• _TASK DESCRIPTION_:
Which lines below fall between the one containing "characteristics." and the one containing "Superstar. That's a part of why we try do the"? Repeat them exactly, counting both of those lines, and add nothing else.

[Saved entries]
####################
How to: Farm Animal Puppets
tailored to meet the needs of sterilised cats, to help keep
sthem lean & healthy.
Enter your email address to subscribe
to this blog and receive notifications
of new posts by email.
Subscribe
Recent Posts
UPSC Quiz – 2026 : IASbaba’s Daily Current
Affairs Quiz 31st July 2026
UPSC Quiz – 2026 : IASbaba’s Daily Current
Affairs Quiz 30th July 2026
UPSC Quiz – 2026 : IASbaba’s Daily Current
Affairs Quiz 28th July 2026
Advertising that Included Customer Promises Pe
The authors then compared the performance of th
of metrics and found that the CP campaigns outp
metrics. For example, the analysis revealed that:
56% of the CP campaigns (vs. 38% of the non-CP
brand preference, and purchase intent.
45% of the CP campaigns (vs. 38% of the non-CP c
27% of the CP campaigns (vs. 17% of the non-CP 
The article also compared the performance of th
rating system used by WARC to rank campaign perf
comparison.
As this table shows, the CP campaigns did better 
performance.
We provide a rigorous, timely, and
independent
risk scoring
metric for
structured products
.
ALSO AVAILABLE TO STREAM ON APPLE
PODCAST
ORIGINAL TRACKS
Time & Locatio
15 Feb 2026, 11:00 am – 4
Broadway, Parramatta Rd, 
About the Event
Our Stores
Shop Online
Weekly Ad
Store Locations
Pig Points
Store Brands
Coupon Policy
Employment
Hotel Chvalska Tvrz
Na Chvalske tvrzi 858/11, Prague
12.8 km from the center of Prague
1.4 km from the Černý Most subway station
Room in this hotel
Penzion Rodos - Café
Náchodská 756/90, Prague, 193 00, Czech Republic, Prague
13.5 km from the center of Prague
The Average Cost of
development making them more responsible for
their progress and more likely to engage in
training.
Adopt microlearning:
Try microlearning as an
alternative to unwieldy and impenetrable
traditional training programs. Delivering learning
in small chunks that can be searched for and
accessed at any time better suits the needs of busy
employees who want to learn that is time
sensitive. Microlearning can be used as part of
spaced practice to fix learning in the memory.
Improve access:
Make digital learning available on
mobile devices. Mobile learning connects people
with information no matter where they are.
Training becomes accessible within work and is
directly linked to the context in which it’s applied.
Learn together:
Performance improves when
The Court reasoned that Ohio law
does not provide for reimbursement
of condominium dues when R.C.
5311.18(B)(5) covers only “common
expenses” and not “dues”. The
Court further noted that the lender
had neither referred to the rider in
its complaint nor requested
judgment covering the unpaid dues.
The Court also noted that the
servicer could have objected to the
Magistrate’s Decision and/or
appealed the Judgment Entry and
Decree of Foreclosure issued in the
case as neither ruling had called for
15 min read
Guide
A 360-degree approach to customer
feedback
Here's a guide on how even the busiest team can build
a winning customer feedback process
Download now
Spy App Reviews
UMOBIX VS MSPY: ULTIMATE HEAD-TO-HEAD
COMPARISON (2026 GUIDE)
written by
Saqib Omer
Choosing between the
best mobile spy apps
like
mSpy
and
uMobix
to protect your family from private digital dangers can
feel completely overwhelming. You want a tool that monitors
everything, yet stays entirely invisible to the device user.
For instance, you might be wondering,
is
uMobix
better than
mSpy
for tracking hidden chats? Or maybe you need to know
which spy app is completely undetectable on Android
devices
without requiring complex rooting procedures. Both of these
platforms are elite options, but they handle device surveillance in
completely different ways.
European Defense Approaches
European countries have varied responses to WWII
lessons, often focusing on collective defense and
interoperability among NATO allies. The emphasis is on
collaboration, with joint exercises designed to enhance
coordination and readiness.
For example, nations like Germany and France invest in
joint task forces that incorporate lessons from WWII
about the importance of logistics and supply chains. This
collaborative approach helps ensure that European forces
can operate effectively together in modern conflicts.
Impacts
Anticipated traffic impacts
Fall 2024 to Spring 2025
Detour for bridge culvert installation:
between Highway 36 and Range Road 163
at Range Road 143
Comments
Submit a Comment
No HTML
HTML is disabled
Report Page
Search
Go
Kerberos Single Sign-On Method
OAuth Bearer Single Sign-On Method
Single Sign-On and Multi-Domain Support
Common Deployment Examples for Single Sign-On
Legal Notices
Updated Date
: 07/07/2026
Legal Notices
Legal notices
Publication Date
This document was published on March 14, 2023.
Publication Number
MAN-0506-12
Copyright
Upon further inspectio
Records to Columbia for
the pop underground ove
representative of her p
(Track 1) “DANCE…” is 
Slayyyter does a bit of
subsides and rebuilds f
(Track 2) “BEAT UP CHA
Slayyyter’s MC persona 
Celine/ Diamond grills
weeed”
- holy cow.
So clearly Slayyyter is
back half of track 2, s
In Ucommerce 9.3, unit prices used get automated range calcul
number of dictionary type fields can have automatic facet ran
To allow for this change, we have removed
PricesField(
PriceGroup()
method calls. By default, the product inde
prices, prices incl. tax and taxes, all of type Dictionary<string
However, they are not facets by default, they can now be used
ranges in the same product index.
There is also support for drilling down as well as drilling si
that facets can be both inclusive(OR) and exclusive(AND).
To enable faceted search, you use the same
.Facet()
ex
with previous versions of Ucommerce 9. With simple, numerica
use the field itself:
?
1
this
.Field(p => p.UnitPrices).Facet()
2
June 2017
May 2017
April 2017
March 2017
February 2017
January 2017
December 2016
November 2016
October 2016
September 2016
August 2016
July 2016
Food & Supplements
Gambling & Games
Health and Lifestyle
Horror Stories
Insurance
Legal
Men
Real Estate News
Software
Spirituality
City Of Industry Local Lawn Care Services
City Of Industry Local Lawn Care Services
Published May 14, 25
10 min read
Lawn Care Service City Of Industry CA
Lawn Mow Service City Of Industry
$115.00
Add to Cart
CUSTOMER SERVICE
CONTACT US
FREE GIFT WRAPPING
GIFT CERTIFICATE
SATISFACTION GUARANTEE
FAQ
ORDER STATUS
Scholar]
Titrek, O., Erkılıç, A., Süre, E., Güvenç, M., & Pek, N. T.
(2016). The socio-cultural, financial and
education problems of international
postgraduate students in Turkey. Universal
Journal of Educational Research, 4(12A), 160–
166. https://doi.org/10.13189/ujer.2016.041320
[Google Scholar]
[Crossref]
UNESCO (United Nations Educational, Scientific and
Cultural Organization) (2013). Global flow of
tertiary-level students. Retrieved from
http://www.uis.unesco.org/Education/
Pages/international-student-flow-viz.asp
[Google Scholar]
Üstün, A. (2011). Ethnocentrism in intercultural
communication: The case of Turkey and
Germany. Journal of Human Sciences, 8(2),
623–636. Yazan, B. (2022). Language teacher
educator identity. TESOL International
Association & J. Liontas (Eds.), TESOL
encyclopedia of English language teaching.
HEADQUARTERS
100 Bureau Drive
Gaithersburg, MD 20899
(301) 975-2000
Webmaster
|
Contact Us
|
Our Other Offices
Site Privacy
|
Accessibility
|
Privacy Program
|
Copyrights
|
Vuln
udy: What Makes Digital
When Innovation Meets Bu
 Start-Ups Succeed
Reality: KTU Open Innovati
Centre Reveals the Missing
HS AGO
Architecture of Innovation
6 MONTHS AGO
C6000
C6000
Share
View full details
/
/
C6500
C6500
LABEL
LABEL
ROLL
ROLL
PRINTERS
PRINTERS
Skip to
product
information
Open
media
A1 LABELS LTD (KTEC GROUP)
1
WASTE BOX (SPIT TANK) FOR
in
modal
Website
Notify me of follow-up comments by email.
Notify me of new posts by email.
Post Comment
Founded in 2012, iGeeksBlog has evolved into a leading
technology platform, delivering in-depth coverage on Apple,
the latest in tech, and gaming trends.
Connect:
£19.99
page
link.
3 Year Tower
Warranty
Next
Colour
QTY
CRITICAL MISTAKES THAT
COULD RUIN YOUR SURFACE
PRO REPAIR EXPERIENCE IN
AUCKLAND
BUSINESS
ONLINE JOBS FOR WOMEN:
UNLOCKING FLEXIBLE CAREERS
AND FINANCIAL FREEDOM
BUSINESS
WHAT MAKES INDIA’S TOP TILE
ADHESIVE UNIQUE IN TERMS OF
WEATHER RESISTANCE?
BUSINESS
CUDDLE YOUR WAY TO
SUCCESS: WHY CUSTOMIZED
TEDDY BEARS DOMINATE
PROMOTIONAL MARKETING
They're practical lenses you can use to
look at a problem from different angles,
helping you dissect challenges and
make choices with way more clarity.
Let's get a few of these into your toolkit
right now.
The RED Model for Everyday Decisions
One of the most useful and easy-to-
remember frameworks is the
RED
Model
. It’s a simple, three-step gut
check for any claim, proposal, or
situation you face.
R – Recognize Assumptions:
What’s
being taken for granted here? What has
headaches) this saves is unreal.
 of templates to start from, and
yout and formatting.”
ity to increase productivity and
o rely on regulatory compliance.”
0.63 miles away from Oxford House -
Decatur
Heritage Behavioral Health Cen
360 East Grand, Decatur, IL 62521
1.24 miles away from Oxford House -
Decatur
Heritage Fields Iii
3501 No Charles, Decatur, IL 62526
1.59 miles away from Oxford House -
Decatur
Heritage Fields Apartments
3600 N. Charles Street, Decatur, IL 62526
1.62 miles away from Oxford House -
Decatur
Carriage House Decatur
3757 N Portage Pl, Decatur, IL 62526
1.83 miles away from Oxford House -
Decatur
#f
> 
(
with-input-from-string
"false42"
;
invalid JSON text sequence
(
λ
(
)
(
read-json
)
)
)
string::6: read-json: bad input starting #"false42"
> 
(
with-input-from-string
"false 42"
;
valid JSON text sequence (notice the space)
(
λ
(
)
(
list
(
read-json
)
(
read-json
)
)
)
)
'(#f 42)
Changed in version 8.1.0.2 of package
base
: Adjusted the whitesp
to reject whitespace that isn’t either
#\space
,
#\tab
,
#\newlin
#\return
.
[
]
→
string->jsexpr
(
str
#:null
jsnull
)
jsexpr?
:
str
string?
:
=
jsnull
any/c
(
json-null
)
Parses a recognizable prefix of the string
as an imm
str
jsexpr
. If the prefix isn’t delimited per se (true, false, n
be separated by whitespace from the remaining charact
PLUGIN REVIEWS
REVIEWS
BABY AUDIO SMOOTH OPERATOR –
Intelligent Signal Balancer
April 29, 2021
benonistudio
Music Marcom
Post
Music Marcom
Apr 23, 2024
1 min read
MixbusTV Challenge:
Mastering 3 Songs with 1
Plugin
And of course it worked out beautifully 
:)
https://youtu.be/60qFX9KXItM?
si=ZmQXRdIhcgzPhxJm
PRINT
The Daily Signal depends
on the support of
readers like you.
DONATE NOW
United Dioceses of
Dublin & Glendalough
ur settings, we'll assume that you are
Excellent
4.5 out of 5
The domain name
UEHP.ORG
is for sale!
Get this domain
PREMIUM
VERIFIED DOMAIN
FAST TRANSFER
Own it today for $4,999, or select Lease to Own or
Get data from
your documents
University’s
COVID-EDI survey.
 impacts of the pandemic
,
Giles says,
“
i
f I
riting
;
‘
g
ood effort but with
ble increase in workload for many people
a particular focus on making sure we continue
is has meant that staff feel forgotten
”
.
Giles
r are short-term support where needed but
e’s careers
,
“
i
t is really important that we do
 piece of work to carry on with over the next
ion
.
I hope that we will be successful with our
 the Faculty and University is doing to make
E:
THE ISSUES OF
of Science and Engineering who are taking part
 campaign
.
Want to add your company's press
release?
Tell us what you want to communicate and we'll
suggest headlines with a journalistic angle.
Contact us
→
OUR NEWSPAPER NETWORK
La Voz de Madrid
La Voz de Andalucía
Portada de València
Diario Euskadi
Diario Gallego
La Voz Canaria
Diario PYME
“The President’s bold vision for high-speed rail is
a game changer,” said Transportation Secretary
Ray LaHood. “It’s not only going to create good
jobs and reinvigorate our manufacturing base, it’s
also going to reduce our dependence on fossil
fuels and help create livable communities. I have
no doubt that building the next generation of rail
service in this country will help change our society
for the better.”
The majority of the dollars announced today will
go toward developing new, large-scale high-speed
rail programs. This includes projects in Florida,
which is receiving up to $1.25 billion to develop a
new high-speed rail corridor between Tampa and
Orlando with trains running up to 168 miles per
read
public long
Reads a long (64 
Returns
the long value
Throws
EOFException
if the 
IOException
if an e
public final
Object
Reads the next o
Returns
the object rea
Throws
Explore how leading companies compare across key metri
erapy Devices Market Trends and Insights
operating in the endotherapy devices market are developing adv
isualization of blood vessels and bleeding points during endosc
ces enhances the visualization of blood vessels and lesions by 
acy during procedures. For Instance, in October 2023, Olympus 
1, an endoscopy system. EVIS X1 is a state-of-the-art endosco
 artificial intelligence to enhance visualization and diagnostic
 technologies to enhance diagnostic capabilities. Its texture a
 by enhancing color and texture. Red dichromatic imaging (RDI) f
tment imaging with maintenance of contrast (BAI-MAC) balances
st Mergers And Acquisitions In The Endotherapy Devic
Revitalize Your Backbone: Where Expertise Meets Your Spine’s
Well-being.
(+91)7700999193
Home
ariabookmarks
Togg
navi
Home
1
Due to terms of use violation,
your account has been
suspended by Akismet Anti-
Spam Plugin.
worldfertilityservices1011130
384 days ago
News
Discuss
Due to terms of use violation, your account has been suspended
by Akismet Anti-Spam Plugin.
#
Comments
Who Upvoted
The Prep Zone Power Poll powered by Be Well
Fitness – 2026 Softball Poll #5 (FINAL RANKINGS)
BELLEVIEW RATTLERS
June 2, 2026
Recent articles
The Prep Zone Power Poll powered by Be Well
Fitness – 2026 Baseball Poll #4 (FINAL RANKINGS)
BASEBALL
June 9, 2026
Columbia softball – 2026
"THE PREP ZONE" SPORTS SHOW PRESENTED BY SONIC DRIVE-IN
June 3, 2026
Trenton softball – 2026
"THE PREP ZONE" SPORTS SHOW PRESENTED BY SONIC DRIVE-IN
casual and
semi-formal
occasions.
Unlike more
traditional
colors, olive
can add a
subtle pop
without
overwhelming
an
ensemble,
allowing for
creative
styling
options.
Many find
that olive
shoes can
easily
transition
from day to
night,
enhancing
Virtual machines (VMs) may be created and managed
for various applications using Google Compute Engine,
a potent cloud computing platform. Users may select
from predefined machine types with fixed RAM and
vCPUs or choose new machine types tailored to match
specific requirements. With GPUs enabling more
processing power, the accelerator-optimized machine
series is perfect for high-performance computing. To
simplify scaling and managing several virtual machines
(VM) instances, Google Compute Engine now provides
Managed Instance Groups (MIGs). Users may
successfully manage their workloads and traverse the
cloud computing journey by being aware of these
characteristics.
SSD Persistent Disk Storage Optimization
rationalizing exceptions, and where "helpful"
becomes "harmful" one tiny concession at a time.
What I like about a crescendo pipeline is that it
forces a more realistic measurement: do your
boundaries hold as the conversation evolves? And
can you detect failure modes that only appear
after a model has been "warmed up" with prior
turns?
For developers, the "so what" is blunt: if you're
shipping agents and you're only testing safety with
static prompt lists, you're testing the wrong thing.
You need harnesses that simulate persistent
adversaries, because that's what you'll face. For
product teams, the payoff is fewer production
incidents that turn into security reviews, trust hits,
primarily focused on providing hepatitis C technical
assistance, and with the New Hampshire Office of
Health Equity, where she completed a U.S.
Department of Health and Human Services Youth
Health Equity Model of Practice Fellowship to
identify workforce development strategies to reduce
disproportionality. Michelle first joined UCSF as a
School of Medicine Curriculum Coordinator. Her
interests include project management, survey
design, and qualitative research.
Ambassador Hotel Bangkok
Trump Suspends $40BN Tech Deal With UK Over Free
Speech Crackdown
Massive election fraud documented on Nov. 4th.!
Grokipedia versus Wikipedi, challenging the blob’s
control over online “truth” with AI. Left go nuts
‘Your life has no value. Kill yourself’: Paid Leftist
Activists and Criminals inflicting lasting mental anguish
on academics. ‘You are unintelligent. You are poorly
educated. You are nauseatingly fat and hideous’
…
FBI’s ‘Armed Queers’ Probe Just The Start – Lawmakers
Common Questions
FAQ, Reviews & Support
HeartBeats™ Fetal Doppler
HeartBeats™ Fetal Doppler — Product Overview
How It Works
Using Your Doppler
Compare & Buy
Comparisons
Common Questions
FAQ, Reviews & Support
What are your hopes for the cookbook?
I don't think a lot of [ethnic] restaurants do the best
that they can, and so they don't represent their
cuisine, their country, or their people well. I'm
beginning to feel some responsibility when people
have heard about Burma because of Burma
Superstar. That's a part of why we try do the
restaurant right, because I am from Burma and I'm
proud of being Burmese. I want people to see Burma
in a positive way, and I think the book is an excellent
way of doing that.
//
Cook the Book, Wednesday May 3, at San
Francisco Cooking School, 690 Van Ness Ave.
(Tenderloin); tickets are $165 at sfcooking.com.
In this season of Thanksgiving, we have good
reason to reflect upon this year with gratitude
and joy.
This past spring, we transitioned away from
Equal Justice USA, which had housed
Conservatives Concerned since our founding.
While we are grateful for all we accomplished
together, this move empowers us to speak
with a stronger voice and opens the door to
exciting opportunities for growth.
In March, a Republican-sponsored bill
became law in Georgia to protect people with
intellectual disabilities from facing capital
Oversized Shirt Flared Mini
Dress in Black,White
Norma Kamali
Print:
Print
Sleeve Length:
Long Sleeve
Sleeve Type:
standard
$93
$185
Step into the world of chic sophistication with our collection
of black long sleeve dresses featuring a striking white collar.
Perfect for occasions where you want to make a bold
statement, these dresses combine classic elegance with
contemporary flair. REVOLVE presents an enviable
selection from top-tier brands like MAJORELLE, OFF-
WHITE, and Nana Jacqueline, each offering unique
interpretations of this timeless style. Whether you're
####################
• _ANSWER BOX_:
characteristics.
SSD Persistent Disk Storage Optimization
rationalizing exceptions, and where "helpful"
becomes "harmful" one tiny concession at a time.
What I like about a crescendo pipeline is that it
forces a more realistic measurement: do your
boundaries hold as the conversation evolves? And
can you detect failure modes that only appear
after a model has been "warmed up" with prior
turns?
For developers, the "so what" is blunt: if you're
shipping agents and you're only testing safety with
static prompt lists, you're testing the wrong thing.
You need harnesses that simulate persistent
adversaries, because that's what you'll face. For
product teams, the payoff is fewer production
incidents that turn into security reviews, trust hits,
primarily focused on providing hepatitis C technical
assistance, and with the New Hampshire Office of
Health Equity, where she completed a U.S.
Department of Health and Human Services Youth
Health Equity Model of Practice Fellowship to
identify workforce development strategies to reduce
disproportionality. Michelle first joined UCSF as a
School of Medicine Curriculum Coordinator. Her
interests include project management, survey
design, and qualitative research.
Ambassador Hotel Bangkok
Trump Suspends $40BN Tech Deal With UK Over Free
Speech Crackdown
Massive election fraud documented on Nov. 4th.!
Grokipedia versus Wikipedi, challenging the blob’s
control over online “truth” with AI. Left go nuts
‘Your life has no value. Kill yourself’: Paid Leftist
Activists and Criminals inflicting lasting mental anguish
on academics. ‘You are unintelligent. You are poorly
educated. You are nauseatingly fat and hideous’
…
FBI’s ‘Armed Queers’ Probe Just The Start – Lawmakers
Common Questions
FAQ, Reviews & Support
HeartBeats™ Fetal Doppler
HeartBeats™ Fetal Doppler — Product Overview
How It Works
Using Your Doppler
Compare & Buy
Comparisons
Common Questions
FAQ, Reviews & Support
What are your hopes for the cookbook?
I don't think a lot of [ethnic] restaurants do the best
that they can, and so they don't represent their
cuisine, their country, or their people well. I'm
beginning to feel some responsibility when people
have heard about Burma because of Burma
Superstar. That's a part of why we try do the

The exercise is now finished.